(Records from a dataset)

((

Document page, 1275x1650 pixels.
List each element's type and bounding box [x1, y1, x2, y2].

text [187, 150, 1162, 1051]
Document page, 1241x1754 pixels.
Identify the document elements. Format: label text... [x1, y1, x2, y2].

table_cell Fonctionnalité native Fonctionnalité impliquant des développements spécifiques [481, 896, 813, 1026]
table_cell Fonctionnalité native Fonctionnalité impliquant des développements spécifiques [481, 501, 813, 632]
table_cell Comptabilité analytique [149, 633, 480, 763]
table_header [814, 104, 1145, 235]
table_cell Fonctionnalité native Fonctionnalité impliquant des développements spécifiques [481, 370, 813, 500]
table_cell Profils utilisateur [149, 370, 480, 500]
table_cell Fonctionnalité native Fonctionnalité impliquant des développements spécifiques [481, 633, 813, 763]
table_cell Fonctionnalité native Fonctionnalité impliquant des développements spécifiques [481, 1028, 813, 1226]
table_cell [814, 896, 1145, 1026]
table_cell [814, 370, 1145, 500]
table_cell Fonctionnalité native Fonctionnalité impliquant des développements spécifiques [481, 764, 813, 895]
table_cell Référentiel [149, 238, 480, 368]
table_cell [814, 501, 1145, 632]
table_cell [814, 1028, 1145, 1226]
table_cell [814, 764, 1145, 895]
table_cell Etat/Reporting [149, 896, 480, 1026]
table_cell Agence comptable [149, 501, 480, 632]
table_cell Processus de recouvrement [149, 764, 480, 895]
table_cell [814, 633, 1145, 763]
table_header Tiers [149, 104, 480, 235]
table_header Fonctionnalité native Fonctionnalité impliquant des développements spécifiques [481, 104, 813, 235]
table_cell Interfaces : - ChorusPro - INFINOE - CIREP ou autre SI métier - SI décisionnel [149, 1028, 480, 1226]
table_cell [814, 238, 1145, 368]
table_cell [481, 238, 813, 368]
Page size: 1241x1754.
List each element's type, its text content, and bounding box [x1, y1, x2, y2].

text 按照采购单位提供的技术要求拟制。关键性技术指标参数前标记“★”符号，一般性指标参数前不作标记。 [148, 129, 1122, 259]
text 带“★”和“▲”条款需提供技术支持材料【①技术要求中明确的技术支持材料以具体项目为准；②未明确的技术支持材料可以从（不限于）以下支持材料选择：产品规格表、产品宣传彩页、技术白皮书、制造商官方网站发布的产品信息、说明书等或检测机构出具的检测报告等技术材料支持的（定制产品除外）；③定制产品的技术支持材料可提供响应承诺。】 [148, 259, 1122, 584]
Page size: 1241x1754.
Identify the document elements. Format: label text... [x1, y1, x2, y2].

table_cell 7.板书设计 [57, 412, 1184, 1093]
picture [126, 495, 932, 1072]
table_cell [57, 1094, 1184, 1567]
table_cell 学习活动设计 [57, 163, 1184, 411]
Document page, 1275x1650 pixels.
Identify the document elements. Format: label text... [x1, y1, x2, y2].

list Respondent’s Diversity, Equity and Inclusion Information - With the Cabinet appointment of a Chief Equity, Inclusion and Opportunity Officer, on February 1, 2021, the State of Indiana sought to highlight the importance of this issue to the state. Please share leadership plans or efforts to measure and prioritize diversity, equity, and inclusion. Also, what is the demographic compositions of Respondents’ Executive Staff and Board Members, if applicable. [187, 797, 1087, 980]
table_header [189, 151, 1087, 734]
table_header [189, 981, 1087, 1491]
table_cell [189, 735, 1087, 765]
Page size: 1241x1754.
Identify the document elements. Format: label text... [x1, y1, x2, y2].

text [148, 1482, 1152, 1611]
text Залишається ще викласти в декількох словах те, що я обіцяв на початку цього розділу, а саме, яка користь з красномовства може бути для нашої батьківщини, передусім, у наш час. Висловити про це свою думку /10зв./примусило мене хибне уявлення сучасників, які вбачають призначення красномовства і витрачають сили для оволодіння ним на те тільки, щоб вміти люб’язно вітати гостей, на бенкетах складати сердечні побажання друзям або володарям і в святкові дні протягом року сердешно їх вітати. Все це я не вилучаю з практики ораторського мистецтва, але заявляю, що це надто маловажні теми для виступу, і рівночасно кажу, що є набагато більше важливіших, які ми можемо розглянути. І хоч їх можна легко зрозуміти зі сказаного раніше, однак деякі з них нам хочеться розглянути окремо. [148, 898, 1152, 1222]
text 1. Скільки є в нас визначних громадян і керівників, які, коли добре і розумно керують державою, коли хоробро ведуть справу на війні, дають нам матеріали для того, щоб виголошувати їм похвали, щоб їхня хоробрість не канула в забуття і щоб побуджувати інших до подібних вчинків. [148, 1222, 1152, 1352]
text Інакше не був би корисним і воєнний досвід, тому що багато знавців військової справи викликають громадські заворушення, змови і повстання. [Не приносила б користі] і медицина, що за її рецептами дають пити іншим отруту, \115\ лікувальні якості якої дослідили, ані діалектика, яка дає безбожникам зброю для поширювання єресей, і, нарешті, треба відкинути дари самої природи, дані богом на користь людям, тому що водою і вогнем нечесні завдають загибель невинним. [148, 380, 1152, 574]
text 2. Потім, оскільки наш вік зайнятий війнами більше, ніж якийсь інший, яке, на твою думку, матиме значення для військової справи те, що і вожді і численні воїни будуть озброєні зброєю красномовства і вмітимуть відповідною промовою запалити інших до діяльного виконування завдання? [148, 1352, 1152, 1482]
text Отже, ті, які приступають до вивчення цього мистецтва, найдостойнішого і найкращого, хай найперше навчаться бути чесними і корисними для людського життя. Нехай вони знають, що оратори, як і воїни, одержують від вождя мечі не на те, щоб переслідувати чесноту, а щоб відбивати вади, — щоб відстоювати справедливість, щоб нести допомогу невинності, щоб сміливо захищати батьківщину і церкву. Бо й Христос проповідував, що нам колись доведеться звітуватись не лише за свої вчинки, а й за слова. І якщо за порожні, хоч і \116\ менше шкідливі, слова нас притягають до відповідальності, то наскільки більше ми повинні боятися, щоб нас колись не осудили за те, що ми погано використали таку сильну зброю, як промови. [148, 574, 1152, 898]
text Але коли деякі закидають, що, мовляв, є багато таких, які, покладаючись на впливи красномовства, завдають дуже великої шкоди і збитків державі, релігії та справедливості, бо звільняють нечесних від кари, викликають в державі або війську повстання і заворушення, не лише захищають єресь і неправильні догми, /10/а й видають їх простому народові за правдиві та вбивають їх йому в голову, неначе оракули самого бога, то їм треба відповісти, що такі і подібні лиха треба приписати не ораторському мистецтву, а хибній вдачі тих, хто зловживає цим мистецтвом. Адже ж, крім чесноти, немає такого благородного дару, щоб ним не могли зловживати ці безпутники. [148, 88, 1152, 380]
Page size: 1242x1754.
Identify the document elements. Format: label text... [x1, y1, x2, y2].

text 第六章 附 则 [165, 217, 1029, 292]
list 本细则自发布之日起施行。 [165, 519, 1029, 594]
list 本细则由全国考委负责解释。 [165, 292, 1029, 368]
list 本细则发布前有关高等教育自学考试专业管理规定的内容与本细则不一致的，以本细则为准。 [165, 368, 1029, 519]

))

YOUR GOAL.
All of the records must be retyped exactly as they are.

REPLY.
Document page, 1275x1650 pixels.
List each element's type and bounding box [x1, y1, x2, y2].

text [187, 150, 1162, 1051]
Document page, 1241x1754 pixels.
Identify the document elements. Format: label text... [x1, y1, x2, y2].

table_cell Fonctionnalité native Fonctionnalité impliquant des développements spécifiques [481, 896, 813, 1026]
table_cell Fonctionnalité native Fonctionnalité impliquant des développements spécifiques [481, 501, 813, 632]
table_cell Comptabilité analytique [149, 633, 480, 763]
table_header [814, 104, 1145, 235]
table_cell Fonctionnalité native Fonctionnalité impliquant des développements spécifiques [481, 370, 813, 500]
table_cell Profils utilisateur [149, 370, 480, 500]
table_cell Fonctionnalité native Fonctionnalité impliquant des développements spécifiques [481, 633, 813, 763]
table_cell Fonctionnalité native Fonctionnalité impliquant des développements spécifiques [481, 1028, 813, 1226]
table_cell [814, 896, 1145, 1026]
table_cell [814, 370, 1145, 500]
table_cell Fonctionnalité native Fonctionnalité impliquant des développements spécifiques [481, 764, 813, 895]
table_cell Référentiel [149, 238, 480, 368]
table_cell [814, 501, 1145, 632]
table_cell [814, 1028, 1145, 1226]
table_cell [814, 764, 1145, 895]
table_cell Etat/Reporting [149, 896, 480, 1026]
table_cell Agence comptable [149, 501, 480, 632]
table_cell Processus de recouvrement [149, 764, 480, 895]
table_cell [814, 633, 1145, 763]
table_header Tiers [149, 104, 480, 235]
table_header Fonctionnalité native Fonctionnalité impliquant des développements spécifiques [481, 104, 813, 235]
table_cell Interfaces : - ChorusPro - INFINOE - CIREP ou autre SI métier - SI décisionnel [149, 1028, 480, 1226]
table_cell [814, 238, 1145, 368]
table_cell [481, 238, 813, 368]
Page size: 1241x1754.
List each element's type, its text content, and bounding box [x1, y1, x2, y2].

text 按照采购单位提供的技术要求拟制。关键性技术指标参数前标记“★”符号，一般性指标参数前不作标记。 [148, 129, 1122, 259]
text 带“★”和“▲”条款需提供技术支持材料【①技术要求中明确的技术支持材料以具体项目为准；②未明确的技术支持材料可以从（不限于）以下支持材料选择：产品规格表、产品宣传彩页、技术白皮书、制造商官方网站发布的产品信息、说明书等或检测机构出具的检测报告等技术材料支持的（定制产品除外）；③定制产品的技术支持材料可提供响应承诺。】 [148, 259, 1122, 584]
Page size: 1241x1754.
Identify the document elements. Format: label text... [x1, y1, x2, y2].

table_cell 7.板书设计 [57, 412, 1184, 1093]
picture [126, 495, 932, 1072]
table_cell [57, 1094, 1184, 1567]
table_cell 学习活动设计 [57, 163, 1184, 411]
Document page, 1275x1650 pixels.
Identify the document elements. Format: label text... [x1, y1, x2, y2].

list Respondent’s Diversity, Equity and Inclusion Information - With the Cabinet appointment of a Chief Equity, Inclusion and Opportunity Officer, on February 1, 2021, the State of Indiana sought to highlight the importance of this issue to the state. Please share leadership plans or efforts to measure and prioritize diversity, equity, and inclusion. Also, what is the demographic compositions of Respondents’ Executive Staff and Board Members, if applicable. [187, 797, 1087, 980]
table_header [189, 151, 1087, 734]
table_header [189, 981, 1087, 1491]
table_cell [189, 735, 1087, 765]
Page size: 1241x1754.
Identify the document elements. Format: label text... [x1, y1, x2, y2].

text [148, 1482, 1152, 1611]
text Залишається ще викласти в декількох словах те, що я обіцяв на початку цього розділу, а саме, яка користь з красномовства може бути для нашої батьківщини, передусім, у наш час. Висловити про це свою думку /10зв./примусило мене хибне уявлення сучасників, які вбачають призначення красномовства і витрачають сили для оволодіння ним на те тільки, щоб вміти люб’язно вітати гостей, на бенкетах складати сердечні побажання друзям або володарям і в святкові дні протягом року сердешно їх вітати. Все це я не вилучаю з практики ораторського мистецтва, але заявляю, що це надто маловажні теми для виступу, і рівночасно кажу, що є набагато більше важливіших, які ми можемо розглянути. І хоч їх можна легко зрозуміти зі сказаного раніше, однак деякі з них нам хочеться розглянути окремо. [148, 898, 1152, 1222]
text 1. Скільки є в нас визначних громадян і керівників, які, коли добре і розумно керують державою, коли хоробро ведуть справу на війні, дають нам матеріали для того, щоб виголошувати їм похвали, щоб їхня хоробрість не канула в забуття і щоб побуджувати інших до подібних вчинків. [148, 1222, 1152, 1352]
text Інакше не був би корисним і воєнний досвід, тому що багато знавців військової справи викликають громадські заворушення, змови і повстання. [Не приносила б користі] і медицина, що за її рецептами дають пити іншим отруту, \115\ лікувальні якості якої дослідили, ані діалектика, яка дає безбожникам зброю для поширювання єресей, і, нарешті, треба відкинути дари самої природи, дані богом на користь людям, тому що водою і вогнем нечесні завдають загибель невинним. [148, 380, 1152, 574]
text 2. Потім, оскільки наш вік зайнятий війнами більше, ніж якийсь інший, яке, на твою думку, матиме значення для військової справи те, що і вожді і численні воїни будуть озброєні зброєю красномовства і вмітимуть відповідною промовою запалити інших до діяльного виконування завдання? [148, 1352, 1152, 1482]
text Отже, ті, які приступають до вивчення цього мистецтва, найдостойнішого і найкращого, хай найперше навчаться бути чесними і корисними для людського життя. Нехай вони знають, що оратори, як і воїни, одержують від вождя мечі не на те, щоб переслідувати чесноту, а щоб відбивати вади, — щоб відстоювати справедливість, щоб нести допомогу невинності, щоб сміливо захищати батьківщину і церкву. Бо й Христос проповідував, що нам колись доведеться звітуватись не лише за свої вчинки, а й за слова. І якщо за порожні, хоч і \116\ менше шкідливі, слова нас притягають до відповідальності, то наскільки більше ми повинні боятися, щоб нас колись не осудили за те, що ми погано використали таку сильну зброю, як промови. [148, 574, 1152, 898]
text Але коли деякі закидають, що, мовляв, є багато таких, які, покладаючись на впливи красномовства, завдають дуже великої шкоди і збитків державі, релігії та справедливості, бо звільняють нечесних від кари, викликають в державі або війську повстання і заворушення, не лише захищають єресь і неправильні догми, /10/а й видають їх простому народові за правдиві та вбивають їх йому в голову, неначе оракули самого бога, то їм треба відповісти, що такі і подібні лиха треба приписати не ораторському мистецтву, а хибній вдачі тих, хто зловживає цим мистецтвом. Адже ж, крім чесноти, немає такого благородного дару, щоб ним не могли зловживати ці безпутники. [148, 88, 1152, 380]
Page size: 1242x1754.
Identify the document elements. Format: label text... [x1, y1, x2, y2].

text 第六章 附 则 [165, 217, 1029, 292]
list 本细则自发布之日起施行。 [165, 519, 1029, 594]
list 本细则由全国考委负责解释。 [165, 292, 1029, 368]
list 本细则发布前有关高等教育自学考试专业管理规定的内容与本细则不一致的，以本细则为准。 [165, 368, 1029, 519]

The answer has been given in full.